TEXTAUSZUG
•••••
DDR-Stürmer Jürgen Sparwasser (M) von der jubelt am 22.06.1974 im Hamburger Volksparkstadion nach seinem Treffer zum 1:0 gegen die Bundesrepublik Deutschland mit erhobenen Armen, der geschlagene westdeutsche Torhüter Sepp Maier (l) und Verteidiger Berti Vogts (r) sind konsterniert.
Jürgen Sparwasser jubelt über sein Tor zum 1:0 gegen die Bundesrepublik Bildrechte: Verfügbar für Kunden mit Rechnungsadresse in Deutschland. | ANP

Fußball-Weltmeisterschaft im Kalten Krieg Fußball-WM 1974: Die DDR schlägt die Bundesrepublik

21. Juni 2021, 13:53 Uhr

Als die beiden deutschen Mannschaften am 22. Juni 1974 in einem Weltmeisterschafts-Vorrundenspiel aufeinandertrafen, war die Favoritenrolle klar geregelt. Doch zunächst lief die WM für den Außenseiter DDR wirklich gut und sie gewann sogar die deutsch-deutsche Begegnung durch ein Tor von Jürgen Sparwasser mit 1:0. Am Ende aber wurde die Bundesrepublik zum zweiten Mal Weltmeister.
•••••
ZU ERLEDIGEN
- A) Drucke bitte aus dem Textauszug über die Fußball-WM 1974 den Abschnitt wortgetreu ab, beginnend bei „Als die beiden“ und endend bei „zweiten Mal Weltmeister.“.
- B) Stimmen die folgenden Aussagen mit dem Textauszug über die Fußball-WM 1974 überein? Antworte jeweils mit Ja oder Nein und belege es mit den entscheidenden Worten des Textauszugs als genauem Zitat.
(i) Das Spiel fand am 22. Juni 1974 im Hamburger Volksparkstadion statt.
(ii) Die DDR ging als Favorit in die Begegnung.
(iii) Die Bundesrepublik wurde 1974 zum ersten Mal Weltmeister.

BEREITGESTELLTE EINTRÄGE
•••••
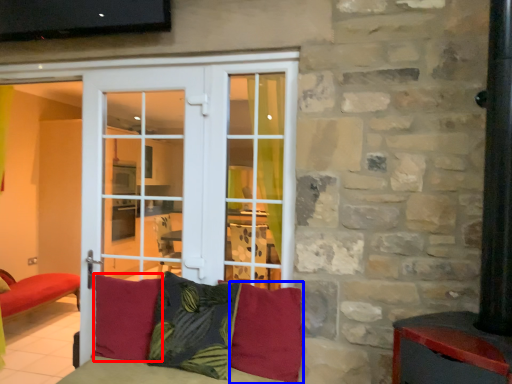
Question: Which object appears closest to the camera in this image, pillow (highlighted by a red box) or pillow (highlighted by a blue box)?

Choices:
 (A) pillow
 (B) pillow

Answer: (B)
•••••
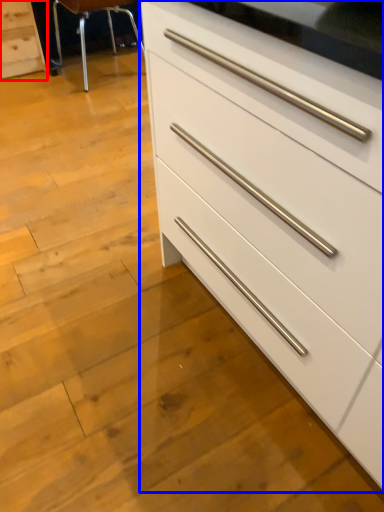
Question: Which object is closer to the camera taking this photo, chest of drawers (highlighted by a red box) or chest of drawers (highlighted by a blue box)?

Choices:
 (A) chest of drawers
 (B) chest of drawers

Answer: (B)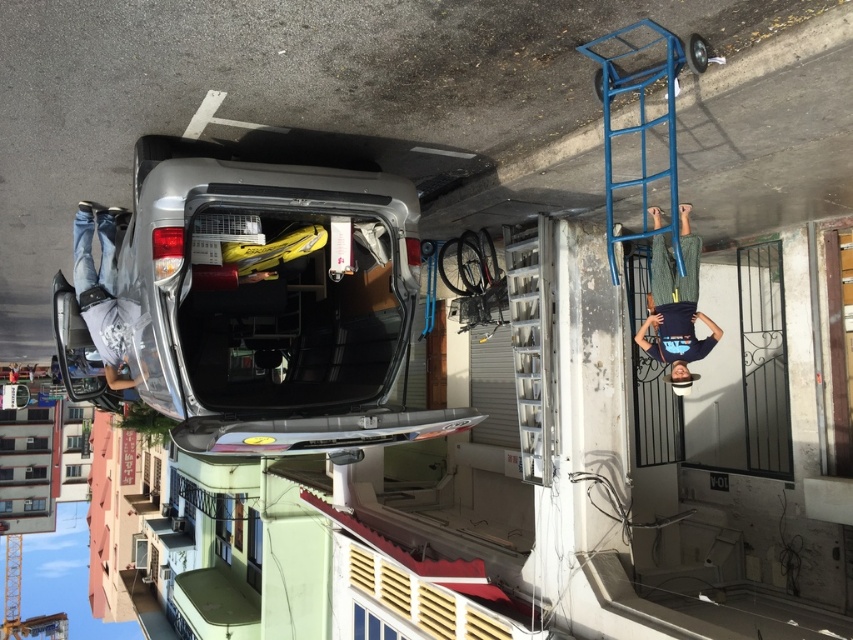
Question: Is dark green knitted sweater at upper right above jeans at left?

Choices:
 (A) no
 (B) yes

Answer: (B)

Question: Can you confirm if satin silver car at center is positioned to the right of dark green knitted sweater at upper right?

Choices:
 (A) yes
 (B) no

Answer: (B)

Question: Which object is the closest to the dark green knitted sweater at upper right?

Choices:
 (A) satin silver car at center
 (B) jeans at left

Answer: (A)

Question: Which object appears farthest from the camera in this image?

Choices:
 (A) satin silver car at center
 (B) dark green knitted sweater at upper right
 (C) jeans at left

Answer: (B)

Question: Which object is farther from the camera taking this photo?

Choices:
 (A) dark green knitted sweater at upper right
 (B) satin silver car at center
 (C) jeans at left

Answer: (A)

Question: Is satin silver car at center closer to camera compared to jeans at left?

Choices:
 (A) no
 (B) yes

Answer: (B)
•••••
VOLLSTÄNDIGE ANTWORTEN
- A)
Als die beiden deutschen Mannschaften am 22. Juni 1974 in einem Weltmeisterschafts-Vorrundenspiel aufeinandertrafen, war die Favoritenrolle klar geregelt. Doch zunächst lief die WM für den Außenseiter DDR wirklich gut und sie gewann sogar die deutsch-deutsche Begegnung durch ein Tor von Jürgen Sparwasser mit 1:0. Am Ende aber wurde die Bundesrepublik zum zweiten Mal Weltmeister.

- B)
(i) Ja: „am 22.06.1974 im Hamburger Volksparkstadion“
(ii) Nein: „für den Außenseiter DDR“
(iii) Nein: „wurde die Bundesrepublik zum zweiten Mal Weltmeister“